(Dataset entries)
===

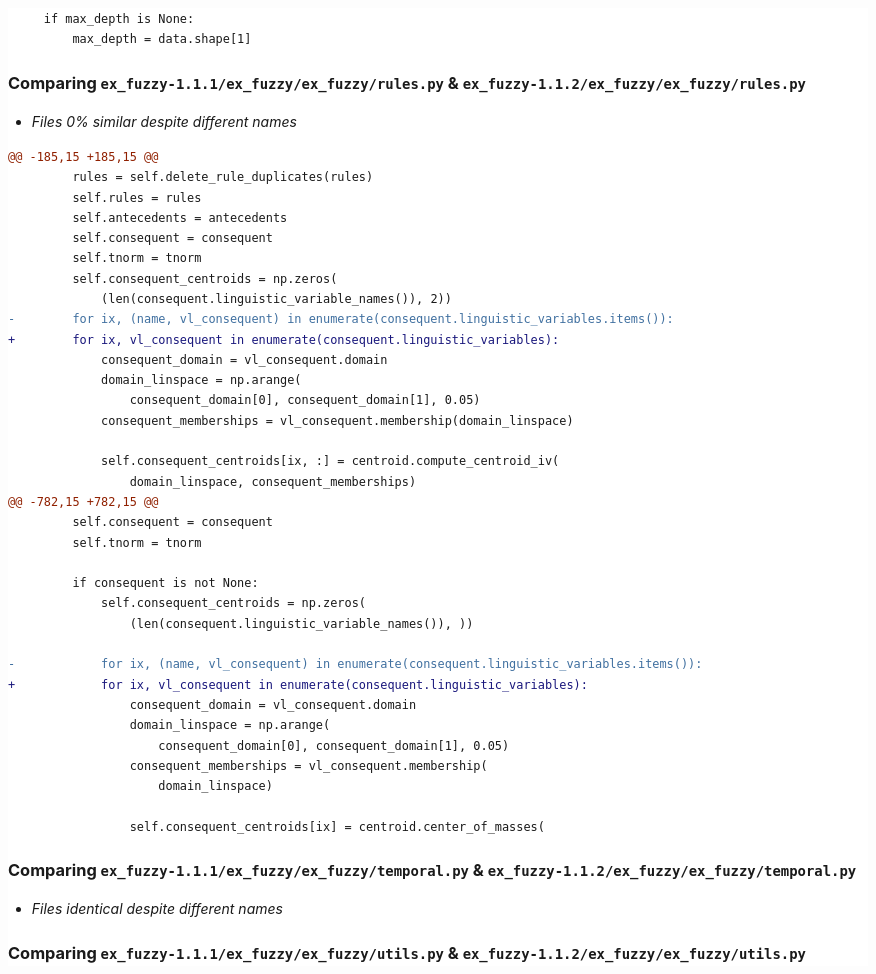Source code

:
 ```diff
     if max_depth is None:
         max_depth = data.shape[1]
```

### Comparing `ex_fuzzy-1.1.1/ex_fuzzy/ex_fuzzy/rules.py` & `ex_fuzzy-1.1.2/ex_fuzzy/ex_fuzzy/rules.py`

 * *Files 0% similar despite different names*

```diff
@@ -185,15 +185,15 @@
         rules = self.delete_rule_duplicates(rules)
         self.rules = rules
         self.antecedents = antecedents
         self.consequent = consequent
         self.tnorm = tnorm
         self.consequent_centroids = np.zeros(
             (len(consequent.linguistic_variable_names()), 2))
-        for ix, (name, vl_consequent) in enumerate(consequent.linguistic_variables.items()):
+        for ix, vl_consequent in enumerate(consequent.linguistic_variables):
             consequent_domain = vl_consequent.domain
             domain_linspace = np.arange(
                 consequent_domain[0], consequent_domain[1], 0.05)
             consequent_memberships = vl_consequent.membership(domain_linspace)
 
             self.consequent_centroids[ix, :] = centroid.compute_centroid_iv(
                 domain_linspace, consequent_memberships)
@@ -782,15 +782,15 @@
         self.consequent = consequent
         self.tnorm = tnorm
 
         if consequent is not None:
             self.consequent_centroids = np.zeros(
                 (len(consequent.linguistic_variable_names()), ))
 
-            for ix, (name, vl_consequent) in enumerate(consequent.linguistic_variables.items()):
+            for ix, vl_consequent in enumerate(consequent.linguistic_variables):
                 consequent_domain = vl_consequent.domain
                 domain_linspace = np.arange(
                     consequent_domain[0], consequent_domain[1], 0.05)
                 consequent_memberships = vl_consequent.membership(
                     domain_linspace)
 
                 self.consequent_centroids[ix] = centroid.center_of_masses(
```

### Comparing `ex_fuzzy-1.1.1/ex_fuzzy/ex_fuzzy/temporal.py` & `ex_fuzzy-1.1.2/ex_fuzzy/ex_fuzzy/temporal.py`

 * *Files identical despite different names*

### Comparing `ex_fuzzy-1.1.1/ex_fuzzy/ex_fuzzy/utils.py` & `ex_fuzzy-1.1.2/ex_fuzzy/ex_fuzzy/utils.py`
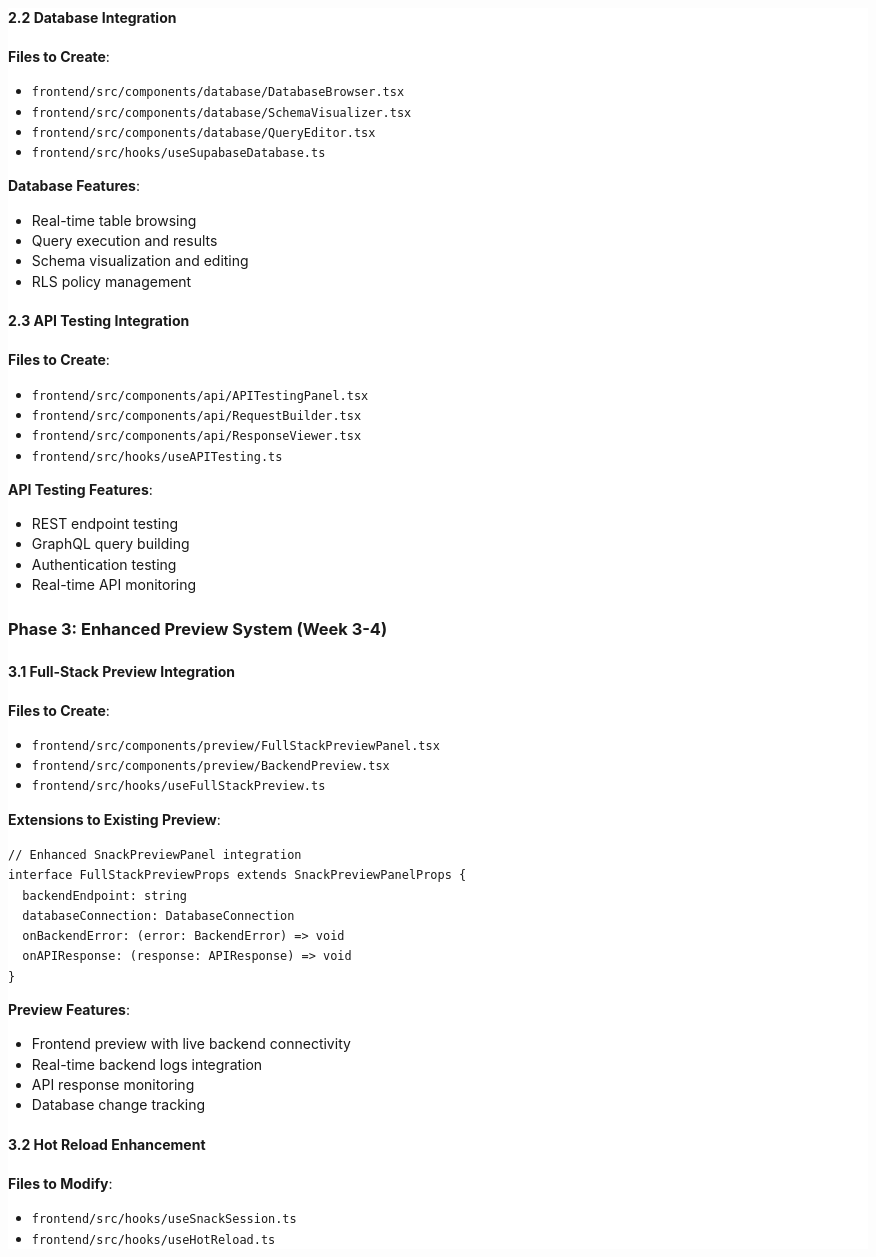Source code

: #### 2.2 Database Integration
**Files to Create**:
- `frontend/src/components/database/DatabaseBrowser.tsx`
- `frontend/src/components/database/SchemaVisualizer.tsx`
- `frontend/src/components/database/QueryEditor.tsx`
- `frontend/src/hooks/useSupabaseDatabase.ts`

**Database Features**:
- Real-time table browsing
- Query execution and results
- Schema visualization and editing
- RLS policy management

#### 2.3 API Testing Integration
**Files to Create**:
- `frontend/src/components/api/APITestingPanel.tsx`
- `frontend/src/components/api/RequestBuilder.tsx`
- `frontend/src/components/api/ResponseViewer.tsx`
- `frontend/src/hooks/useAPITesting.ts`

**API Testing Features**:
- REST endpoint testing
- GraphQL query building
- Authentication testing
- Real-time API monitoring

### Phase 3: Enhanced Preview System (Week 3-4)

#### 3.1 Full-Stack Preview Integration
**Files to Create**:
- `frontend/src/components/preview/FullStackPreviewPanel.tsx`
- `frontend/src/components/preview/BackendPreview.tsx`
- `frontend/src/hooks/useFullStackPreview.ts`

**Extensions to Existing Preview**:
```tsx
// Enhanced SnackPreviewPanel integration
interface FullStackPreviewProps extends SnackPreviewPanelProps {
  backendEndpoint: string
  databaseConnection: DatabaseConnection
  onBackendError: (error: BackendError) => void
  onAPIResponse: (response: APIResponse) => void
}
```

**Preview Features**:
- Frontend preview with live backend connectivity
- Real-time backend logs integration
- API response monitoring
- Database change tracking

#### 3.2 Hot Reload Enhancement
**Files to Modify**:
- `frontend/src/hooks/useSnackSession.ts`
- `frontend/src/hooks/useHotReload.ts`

===

- [WHAT IS REQUIRED]: Strip out the pictures and quote the remaining data word for word.

- [FINISHED TASK]:
Source code

:
 ```diff
     if max_depth is None:
         max_depth = data.shape[1]
```

### Comparing `ex_fuzzy-1.1.1/ex_fuzzy/ex_fuzzy/rules.py` & `ex_fuzzy-1.1.2/ex_fuzzy/ex_fuzzy/rules.py`

 * *Files 0% similar despite different names*

```diff
@@ -185,15 +185,15 @@
         rules = self.delete_rule_duplicates(rules)
         self.rules = rules
         self.antecedents = antecedents
         self.consequent = consequent
         self.tnorm = tnorm
         self.consequent_centroids = np.zeros(
             (len(consequent.linguistic_variable_names()), 2))
-        for ix, (name, vl_consequent) in enumerate(consequent.linguistic_variables.items()):
+        for ix, vl_consequent in enumerate(consequent.linguistic_variables):
             consequent_domain = vl_consequent.domain
             domain_linspace = np.arange(
                 consequent_domain[0], consequent_domain[1], 0.05)
             consequent_memberships = vl_consequent.membership(domain_linspace)
 
             self.consequent_centroids[ix, :] = centroid.compute_centroid_iv(
                 domain_linspace, consequent_memberships)
@@ -782,15 +782,15 @@
         self.consequent = consequent
         self.tnorm = tnorm
 
         if consequent is not None:
             self.consequent_centroids = np.zeros(
                 (len(consequent.linguistic_variable_names()), ))
 
-            for ix, (name, vl_consequent) in enumerate(consequent.linguistic_variables.items()):
+            for ix, vl_consequent in enumerate(consequent.linguistic_variables):
                 consequent_domain = vl_consequent.domain
                 domain_linspace = np.arange(
                     consequent_domain[0], consequent_domain[1], 0.05)
                 consequent_memberships = vl_consequent.membership(
                     domain_linspace)
 
                 self.consequent_centroids[ix] = centroid.center_of_masses(
```

### Comparing `ex_fuzzy-1.1.1/ex_fuzzy/ex_fuzzy/temporal.py` & `ex_fuzzy-1.1.2/ex_fuzzy/ex_fuzzy/temporal.py`

 * *Files identical despite different names*

### Comparing `ex_fuzzy-1.1.1/ex_fuzzy/ex_fuzzy/utils.py` & `ex_fuzzy-1.1.2/ex_fuzzy/ex_fuzzy/utils.py`
Source code

: #### 2.2 Database Integration
**Files to Create**:
- `frontend/src/components/database/DatabaseBrowser.tsx`
- `frontend/src/components/database/SchemaVisualizer.tsx`
- `frontend/src/components/database/QueryEditor.tsx`
- `frontend/src/hooks/useSupabaseDatabase.ts`

**Database Features**:
- Real-time table browsing
- Query execution and results
- Schema visualization and editing
- RLS policy management

#### 2.3 API Testing Integration
**Files to Create**:
- `frontend/src/components/api/APITestingPanel.tsx`
- `frontend/src/components/api/RequestBuilder.tsx`
- `frontend/src/components/api/ResponseViewer.tsx`
- `frontend/src/hooks/useAPITesting.ts`

**API Testing Features**:
- REST endpoint testing
- GraphQL query building
- Authentication testing
- Real-time API monitoring

### Phase 3: Enhanced Preview System (Week 3-4)

#### 3.1 Full-Stack Preview Integration
**Files to Create**:
- `frontend/src/components/preview/FullStackPreviewPanel.tsx`
- `frontend/src/components/preview/BackendPreview.tsx`
- `frontend/src/hooks/useFullStackPreview.ts`

**Extensions to Existing Preview**:
```tsx
// Enhanced SnackPreviewPanel integration
interface FullStackPreviewProps extends SnackPreviewPanelProps {
  backendEndpoint: string
  databaseConnection: DatabaseConnection
  onBackendError: (error: BackendError) => void
  onAPIResponse: (response: APIResponse) => void
}
```

**Preview Features**:
- Frontend preview with live backend connectivity
- Real-time backend logs integration
- API response monitoring
- Database change tracking

#### 3.2 Hot Reload Enhancement
**Files to Modify**:
- `frontend/src/hooks/useSnackSession.ts`
- `frontend/src/hooks/useHotReload.ts`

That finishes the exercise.